Day 2 of my newest captivity

I’m sitting here watching the snow gracefully and quietly fall down from a grey sky. It’s quiet out there, but in here, a quick but steady thump-thump-thump plays on. I have to sit attached to these monitors for an hour, three times a day. Toby seems wound up this morning. His heartbeat has been in the high 150’s or low 160’s. I bet if he could see the snow, he would be calmer.

Yesterday was Day 1 of my newest captivity- it didn’t go so hot. I had planned to jump right back into the mode of the previous “captivity” blogs from when I was on bed rest with Sarah, but I think it was their goal to break me on day one so I would comply with whatever they wanted me to do. And oh, how it has worked!

The first night here was wretched. I had a headache that wasn’t backing down (turns out it was a migraine in infancy stages) and this bed is full of air, so when you move, it adds or removes air as needed. During the day, it’s not such an issue, but at night- every time you move a muscle, this bed says “whhiirrrrr” and re-adjusts. Not very conducive for sleeping, of this, you can be sure.

Needless to say, when I had “woken” up my headache was in full blown trying to kill me mode. Tylenol wasn’t cutting it- coffee didn’t help- and I had made Josh shut all the blinds and turn all the lights off. I was considering going to go hide in the bathroom.

The medical staff finally convinced me to take something for my head- the something was called Dilaudid and they gave it to me with some anti nausea stuff. Thought it would make me feel better. WRONG.

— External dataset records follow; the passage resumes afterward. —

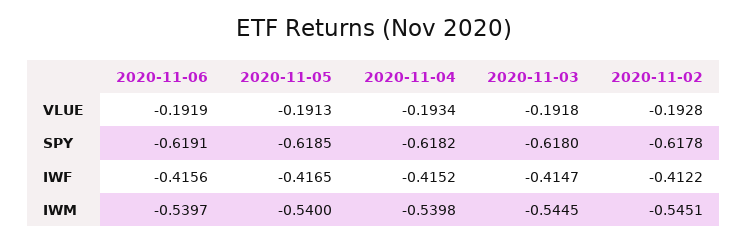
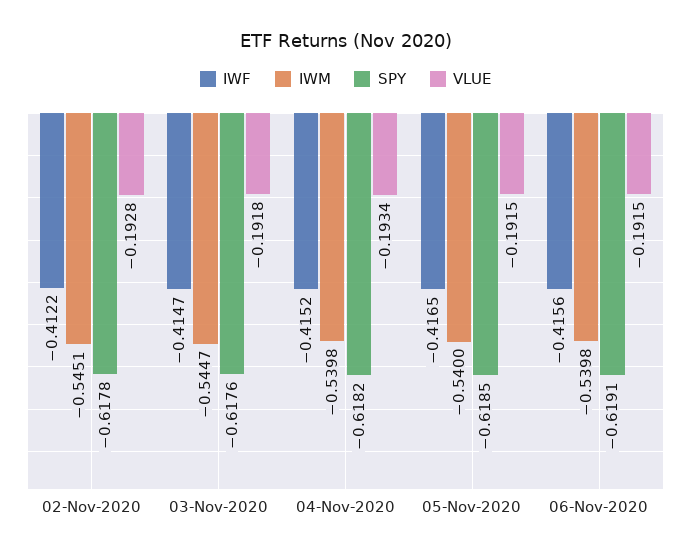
VLUE, 2020-11-06: -0.1919 -> -0.1915
VLUE, 2020-11-05: -0.1913 -> -0.1915
SPY, 2020-11-03: -0.618 -> -0.6176
IWM, 2020-11-06: -0.5397 -> -0.5398
IWM, 2020-11-03: -0.5445 -> -0.5447

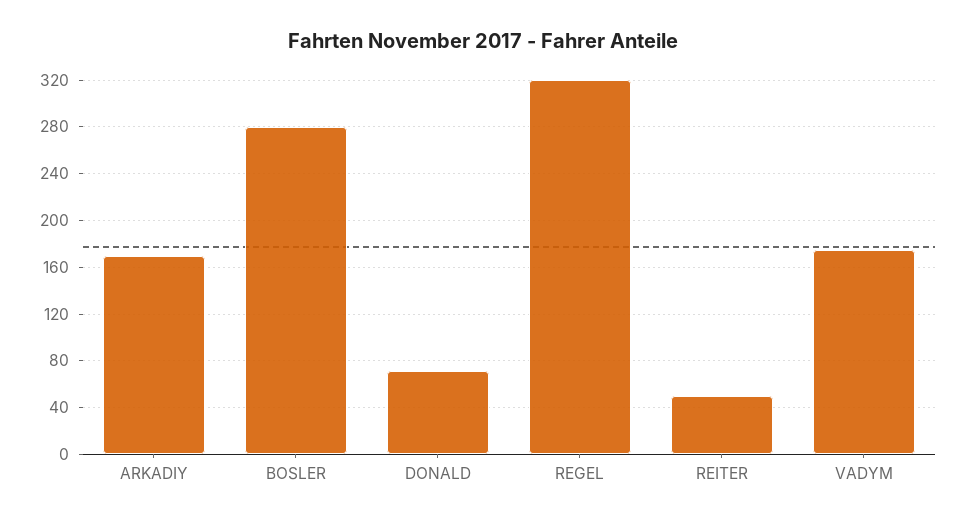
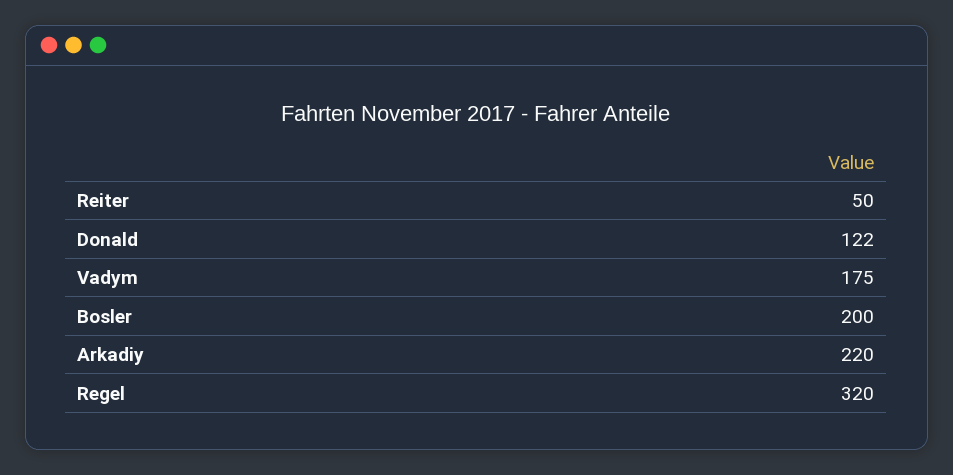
ARKADIY: 170 -> 220
BOSLER: 280 -> 200
DONALD: 70 -> 122

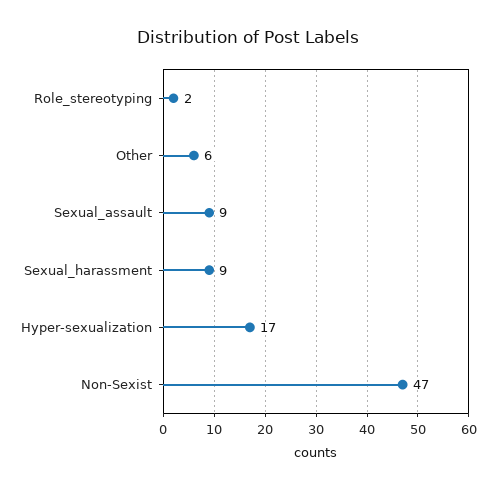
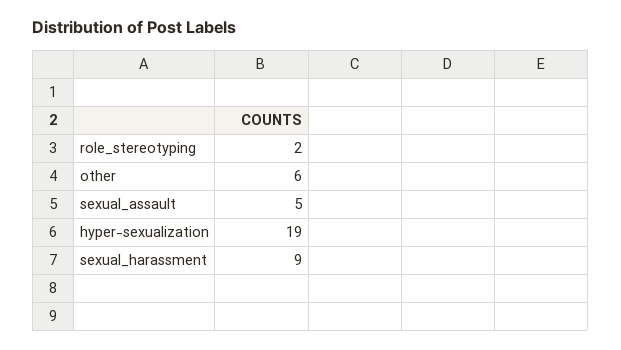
Sexual_assault: 9 -> 5
Hyper-sexualization: 17 -> 19
Non-Sexist: 47 -> none

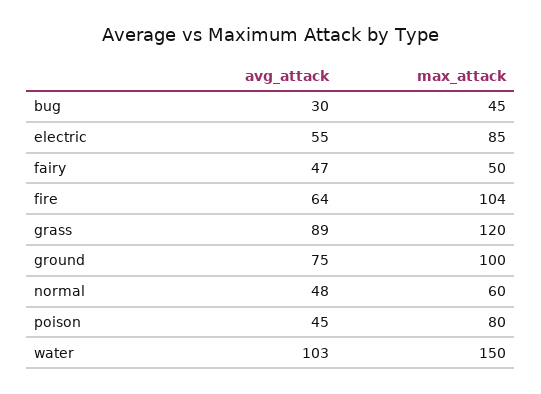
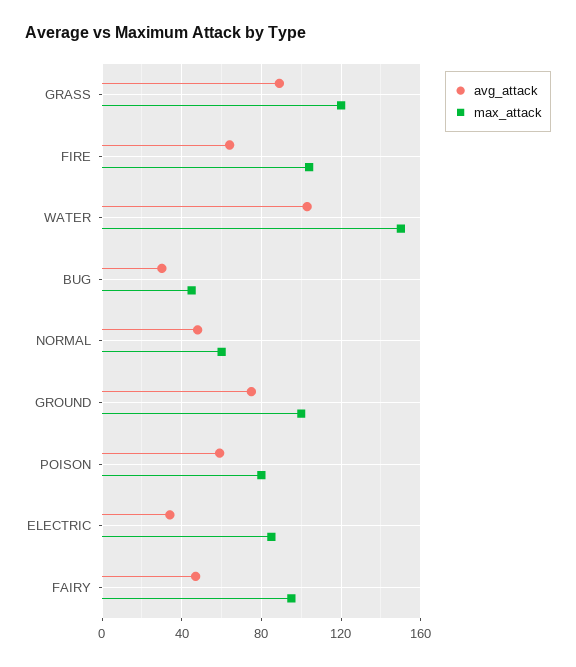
avg_attack, electric: 55 -> 35
max_attack, fairy: 50 -> 95
avg_attack, poison: 45 -> 60

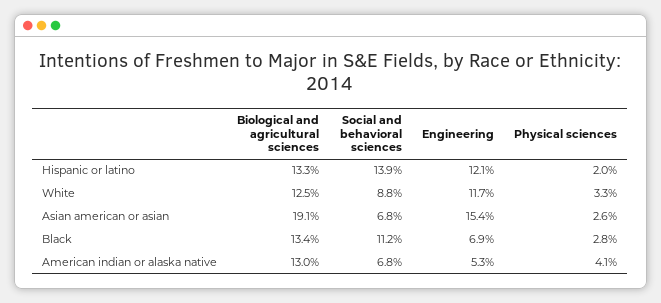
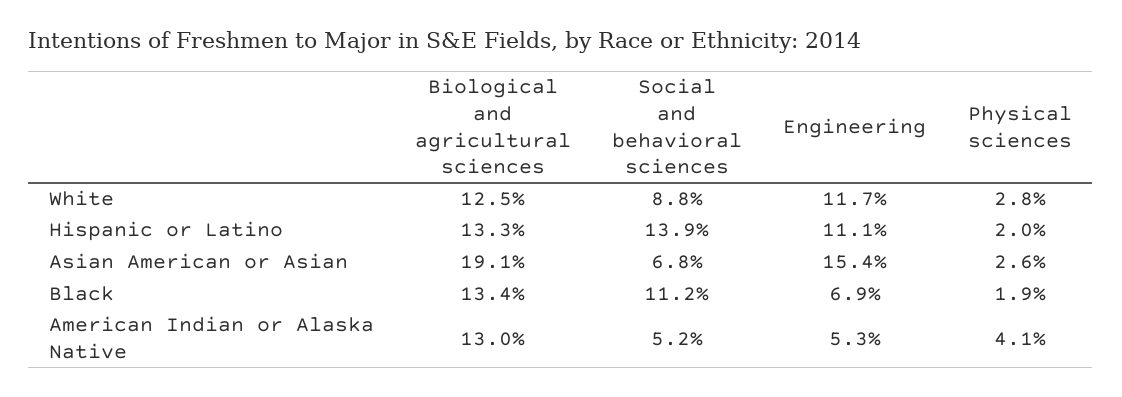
Engineering, Hispanic or latino: 12.1 -> 11.1
Physical sciences, White: 3.3 -> 2.8
Physical sciences, Black: 2.8 -> 1.9
Social and behavioral sciences, American indian or alaska native: 6.8 -> 5.2

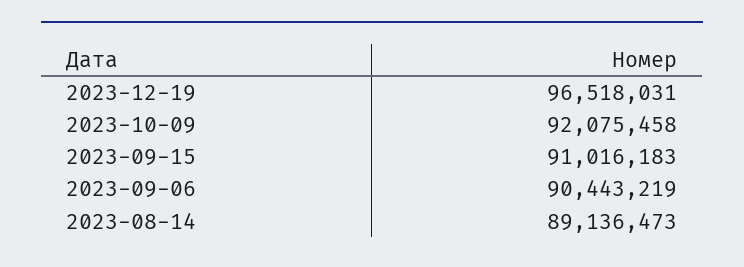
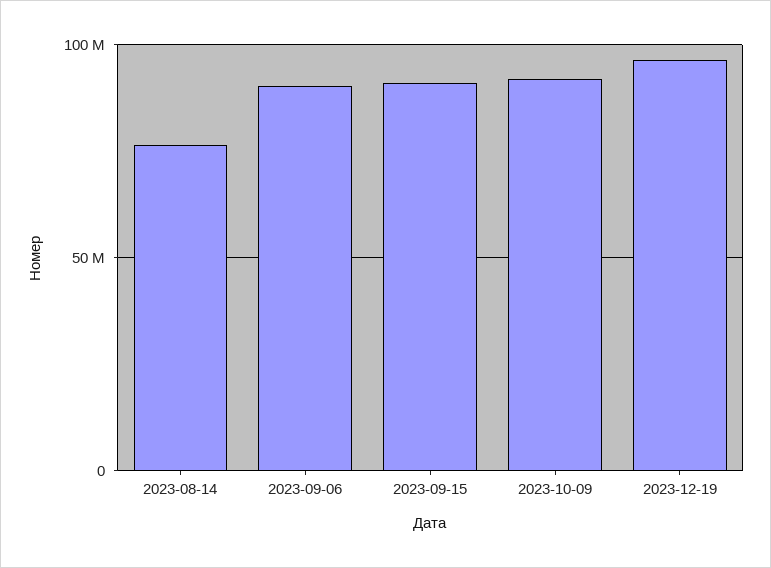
2023-08-14: 89136473 -> 75000000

Sure, it made my head feel a little bit better, but soon I was paralyzed with fear because I was so nauseated. I had Josh get me some crackers and just the act of opening them sent me running to the bathroom. Not my finest hour.

Later, I felt better albeit hungry. So I tried to eat some lunch and take it easy for a bit. Since I was feeling better, Josh insisted I go to my “pool therapy” session. Begrudgingly, I went.

There were three other girls in the pool. I was the fresh meat. It was easy to see who was the queen bee of the group. They sized me up pretty quickly and during that time I started to feel a bit sick again. Determined to make it through, I clung to the wall, sipping cold water from my jug, while answering their spanish inquisition.

Then it happened. It was coming and I was powerless to stop it. Do you have any idea how hard it is to waddle out of a pool when you are in water up to your neck? Not easy folks, I assure you. But I made it out, grabbing the stair railings and pulling myself up and out without using the stairs and practically throwing myself through the locker room door. Unfortunately someone was in the single stall so I found a trash can. The poor nurse came out to find a dripping wet heaving girl clinging to the sink- whimpering.

When I could finally hold myself together, the nice nurse who stumbled upon me got me covered in robes and tons of warm blankets from the cath lab (they share the locker room). Then they got my nurse from the L&D to come get me. The girls in the pool just looked at me funny when I came out of the locker room. I don’t think I will make the cut to be “in” the group.  It should be interesting  when I go back this afternoon. I’m considering faking being asleep or suddenly coming down with a disease so I don’t have to go.

When I came back up to the room Josh felt horrible for making me go- and apologized about a million times. After that it was pretty much lay around and try not to be sick. Fun times to be had by all.

For the night, they gave me an ambien so I could sleep. Hopefully sleeping would help get rid of the headache since the drugs only sort of helped but getting sick just increased the pressure in my head. Miraculously, I did sleep! It felt so good, I think it was the best I have slept in weeks, honestly.

So, that’s pretty much day 1. I wasn’t expecting it to be a day of torture, but, I was wrong. And that will teach me to have expectations! Toby is still safe and sound inside. Tomorrow they will look at fluid levels and his dopplar values. More to come on that.